=== Data ===
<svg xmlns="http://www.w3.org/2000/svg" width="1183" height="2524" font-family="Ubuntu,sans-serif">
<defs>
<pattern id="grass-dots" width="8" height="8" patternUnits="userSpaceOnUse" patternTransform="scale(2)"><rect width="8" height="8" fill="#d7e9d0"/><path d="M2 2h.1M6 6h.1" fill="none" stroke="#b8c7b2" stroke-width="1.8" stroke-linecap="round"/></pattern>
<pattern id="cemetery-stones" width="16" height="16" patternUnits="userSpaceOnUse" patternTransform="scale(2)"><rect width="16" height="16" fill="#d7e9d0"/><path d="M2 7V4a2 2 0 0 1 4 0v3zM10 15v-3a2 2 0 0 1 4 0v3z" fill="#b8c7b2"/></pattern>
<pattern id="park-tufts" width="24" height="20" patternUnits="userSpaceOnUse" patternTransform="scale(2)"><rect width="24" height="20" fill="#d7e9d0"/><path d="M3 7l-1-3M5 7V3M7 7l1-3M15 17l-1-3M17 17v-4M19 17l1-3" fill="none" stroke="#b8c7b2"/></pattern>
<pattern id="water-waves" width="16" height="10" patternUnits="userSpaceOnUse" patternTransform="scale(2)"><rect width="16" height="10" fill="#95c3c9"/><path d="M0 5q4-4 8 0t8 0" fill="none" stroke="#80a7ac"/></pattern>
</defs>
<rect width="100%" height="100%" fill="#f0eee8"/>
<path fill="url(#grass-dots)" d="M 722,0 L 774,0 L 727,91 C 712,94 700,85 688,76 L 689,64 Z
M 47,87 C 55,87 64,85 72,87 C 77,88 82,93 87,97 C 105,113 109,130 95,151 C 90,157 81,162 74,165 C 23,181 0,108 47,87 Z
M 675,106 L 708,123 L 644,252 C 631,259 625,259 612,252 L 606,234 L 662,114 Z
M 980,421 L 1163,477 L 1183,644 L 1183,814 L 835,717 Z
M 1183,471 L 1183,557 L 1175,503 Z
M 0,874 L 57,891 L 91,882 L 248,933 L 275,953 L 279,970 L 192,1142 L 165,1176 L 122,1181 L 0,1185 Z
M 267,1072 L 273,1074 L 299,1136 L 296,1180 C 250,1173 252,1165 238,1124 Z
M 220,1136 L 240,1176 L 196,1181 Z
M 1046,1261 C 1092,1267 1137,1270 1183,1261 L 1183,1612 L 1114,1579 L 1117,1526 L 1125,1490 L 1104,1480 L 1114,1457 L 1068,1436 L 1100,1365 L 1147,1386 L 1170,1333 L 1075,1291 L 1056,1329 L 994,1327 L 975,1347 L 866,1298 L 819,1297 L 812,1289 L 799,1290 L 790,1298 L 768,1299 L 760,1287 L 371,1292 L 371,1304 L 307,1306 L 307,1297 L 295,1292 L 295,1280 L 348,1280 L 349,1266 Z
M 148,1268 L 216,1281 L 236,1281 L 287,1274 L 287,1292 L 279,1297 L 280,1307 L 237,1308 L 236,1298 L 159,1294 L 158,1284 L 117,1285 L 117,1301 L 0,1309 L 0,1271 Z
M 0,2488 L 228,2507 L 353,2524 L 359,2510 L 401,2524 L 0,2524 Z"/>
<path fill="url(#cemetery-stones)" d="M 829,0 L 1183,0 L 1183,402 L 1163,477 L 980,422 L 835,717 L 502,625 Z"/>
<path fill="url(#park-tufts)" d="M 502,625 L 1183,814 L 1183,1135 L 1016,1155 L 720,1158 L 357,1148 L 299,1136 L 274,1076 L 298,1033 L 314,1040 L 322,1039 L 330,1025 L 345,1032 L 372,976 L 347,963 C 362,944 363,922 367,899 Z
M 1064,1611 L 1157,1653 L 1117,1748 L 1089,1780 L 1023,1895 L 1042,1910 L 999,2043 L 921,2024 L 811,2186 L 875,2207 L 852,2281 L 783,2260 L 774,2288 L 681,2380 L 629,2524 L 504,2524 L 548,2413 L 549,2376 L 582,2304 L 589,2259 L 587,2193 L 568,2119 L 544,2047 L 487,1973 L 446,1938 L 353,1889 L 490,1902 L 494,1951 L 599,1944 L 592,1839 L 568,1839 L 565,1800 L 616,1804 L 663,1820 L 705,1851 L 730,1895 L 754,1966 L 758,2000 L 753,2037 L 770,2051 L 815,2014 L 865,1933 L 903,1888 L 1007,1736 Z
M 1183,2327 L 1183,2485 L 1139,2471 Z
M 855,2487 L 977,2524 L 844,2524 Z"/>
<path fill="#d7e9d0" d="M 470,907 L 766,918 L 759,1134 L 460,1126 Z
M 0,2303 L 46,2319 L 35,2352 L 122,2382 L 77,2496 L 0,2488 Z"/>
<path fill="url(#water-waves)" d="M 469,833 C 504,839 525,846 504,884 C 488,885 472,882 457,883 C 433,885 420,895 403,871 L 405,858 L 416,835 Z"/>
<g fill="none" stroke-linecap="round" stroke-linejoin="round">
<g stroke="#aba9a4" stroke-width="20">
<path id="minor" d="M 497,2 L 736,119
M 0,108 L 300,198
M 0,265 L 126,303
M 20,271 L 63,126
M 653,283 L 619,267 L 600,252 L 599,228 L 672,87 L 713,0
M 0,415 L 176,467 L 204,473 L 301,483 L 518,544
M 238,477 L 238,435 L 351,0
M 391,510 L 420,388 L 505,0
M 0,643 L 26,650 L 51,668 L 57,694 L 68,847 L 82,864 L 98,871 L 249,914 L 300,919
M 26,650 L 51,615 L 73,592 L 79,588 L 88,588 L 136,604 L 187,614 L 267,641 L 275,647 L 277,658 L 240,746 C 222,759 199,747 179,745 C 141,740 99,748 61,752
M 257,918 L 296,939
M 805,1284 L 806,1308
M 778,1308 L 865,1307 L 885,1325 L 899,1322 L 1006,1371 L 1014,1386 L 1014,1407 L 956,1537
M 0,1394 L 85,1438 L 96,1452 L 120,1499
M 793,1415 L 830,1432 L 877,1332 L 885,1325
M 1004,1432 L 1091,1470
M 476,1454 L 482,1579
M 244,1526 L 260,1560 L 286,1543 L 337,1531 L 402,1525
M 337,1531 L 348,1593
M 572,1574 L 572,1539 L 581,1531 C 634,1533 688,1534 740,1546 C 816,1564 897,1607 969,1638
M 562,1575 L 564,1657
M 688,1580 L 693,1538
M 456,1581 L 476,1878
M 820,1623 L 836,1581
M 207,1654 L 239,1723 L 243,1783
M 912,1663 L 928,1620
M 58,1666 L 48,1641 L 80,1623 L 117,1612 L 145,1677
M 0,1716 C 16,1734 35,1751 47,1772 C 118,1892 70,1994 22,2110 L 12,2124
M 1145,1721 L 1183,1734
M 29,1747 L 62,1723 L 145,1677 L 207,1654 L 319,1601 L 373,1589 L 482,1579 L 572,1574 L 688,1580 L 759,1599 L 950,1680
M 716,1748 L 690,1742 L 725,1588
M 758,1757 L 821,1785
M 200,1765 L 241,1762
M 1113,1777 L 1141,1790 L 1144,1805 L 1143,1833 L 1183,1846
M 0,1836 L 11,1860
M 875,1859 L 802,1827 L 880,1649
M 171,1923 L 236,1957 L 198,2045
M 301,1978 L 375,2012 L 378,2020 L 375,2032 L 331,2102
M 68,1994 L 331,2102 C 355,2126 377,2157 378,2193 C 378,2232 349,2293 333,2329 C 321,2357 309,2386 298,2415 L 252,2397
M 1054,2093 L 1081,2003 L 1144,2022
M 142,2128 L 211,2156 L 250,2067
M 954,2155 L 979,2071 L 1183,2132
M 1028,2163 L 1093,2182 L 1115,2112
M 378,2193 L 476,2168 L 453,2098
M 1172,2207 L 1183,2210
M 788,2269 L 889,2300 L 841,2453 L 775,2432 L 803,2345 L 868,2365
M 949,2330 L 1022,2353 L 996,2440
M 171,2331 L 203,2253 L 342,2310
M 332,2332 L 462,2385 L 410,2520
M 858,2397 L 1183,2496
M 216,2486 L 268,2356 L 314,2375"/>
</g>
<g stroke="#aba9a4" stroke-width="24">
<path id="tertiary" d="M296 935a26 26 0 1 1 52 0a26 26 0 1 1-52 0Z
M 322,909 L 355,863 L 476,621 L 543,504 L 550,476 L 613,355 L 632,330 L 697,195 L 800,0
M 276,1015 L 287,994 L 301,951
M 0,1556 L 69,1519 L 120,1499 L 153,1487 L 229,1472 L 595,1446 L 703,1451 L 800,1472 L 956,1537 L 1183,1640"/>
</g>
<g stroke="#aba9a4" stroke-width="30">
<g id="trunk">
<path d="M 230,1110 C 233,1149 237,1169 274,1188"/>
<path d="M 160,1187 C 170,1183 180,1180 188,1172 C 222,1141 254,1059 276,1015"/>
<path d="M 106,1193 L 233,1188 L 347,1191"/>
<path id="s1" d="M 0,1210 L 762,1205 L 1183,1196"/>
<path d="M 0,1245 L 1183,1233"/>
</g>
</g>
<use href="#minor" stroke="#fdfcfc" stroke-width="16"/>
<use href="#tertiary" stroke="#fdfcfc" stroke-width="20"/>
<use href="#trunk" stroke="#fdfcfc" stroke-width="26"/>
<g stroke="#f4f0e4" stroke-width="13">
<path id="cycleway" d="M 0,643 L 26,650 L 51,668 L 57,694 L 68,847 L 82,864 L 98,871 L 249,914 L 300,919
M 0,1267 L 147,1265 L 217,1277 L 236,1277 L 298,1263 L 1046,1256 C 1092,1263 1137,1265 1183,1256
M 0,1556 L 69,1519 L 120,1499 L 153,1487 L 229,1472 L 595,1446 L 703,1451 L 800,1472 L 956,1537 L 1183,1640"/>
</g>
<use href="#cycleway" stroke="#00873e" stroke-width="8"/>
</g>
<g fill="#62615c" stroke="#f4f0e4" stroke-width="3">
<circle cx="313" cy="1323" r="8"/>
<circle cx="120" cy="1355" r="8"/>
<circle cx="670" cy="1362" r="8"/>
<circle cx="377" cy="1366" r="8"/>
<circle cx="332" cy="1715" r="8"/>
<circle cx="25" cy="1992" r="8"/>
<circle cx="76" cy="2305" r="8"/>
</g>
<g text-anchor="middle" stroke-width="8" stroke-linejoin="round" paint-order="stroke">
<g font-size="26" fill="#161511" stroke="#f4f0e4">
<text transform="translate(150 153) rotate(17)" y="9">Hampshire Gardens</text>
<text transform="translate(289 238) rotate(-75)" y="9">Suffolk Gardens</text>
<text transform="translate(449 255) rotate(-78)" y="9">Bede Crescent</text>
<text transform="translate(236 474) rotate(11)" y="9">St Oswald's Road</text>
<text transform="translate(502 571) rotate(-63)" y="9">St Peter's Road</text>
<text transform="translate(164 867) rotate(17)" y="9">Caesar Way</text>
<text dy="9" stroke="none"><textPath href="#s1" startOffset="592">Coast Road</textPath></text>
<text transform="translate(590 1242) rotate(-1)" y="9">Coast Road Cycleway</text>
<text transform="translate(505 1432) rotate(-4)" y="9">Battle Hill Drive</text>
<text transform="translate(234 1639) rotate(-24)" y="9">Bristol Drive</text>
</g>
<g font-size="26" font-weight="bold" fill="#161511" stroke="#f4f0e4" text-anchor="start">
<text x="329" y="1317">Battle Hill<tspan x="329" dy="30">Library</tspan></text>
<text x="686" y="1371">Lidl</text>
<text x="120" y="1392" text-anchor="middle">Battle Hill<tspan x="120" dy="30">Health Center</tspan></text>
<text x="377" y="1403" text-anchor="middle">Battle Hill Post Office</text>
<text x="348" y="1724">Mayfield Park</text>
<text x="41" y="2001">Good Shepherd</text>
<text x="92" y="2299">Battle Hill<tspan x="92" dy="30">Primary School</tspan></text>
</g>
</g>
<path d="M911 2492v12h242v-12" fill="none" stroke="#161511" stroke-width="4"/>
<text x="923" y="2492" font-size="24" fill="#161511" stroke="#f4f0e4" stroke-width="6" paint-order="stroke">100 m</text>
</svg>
===
■ Your assignment
Only lines with the word "middle" go in the answer. Take them all from the entries above.

■ Response to this exercise
<g text-anchor="middle" stroke-width="8" stroke-linejoin="round" paint-order="stroke">
<text x="120" y="1392" text-anchor="middle">Battle Hill<tspan x="120" dy="30">Health Center</tspan></text>
<text x="377" y="1403" text-anchor="middle">Battle Hill Post Office</text>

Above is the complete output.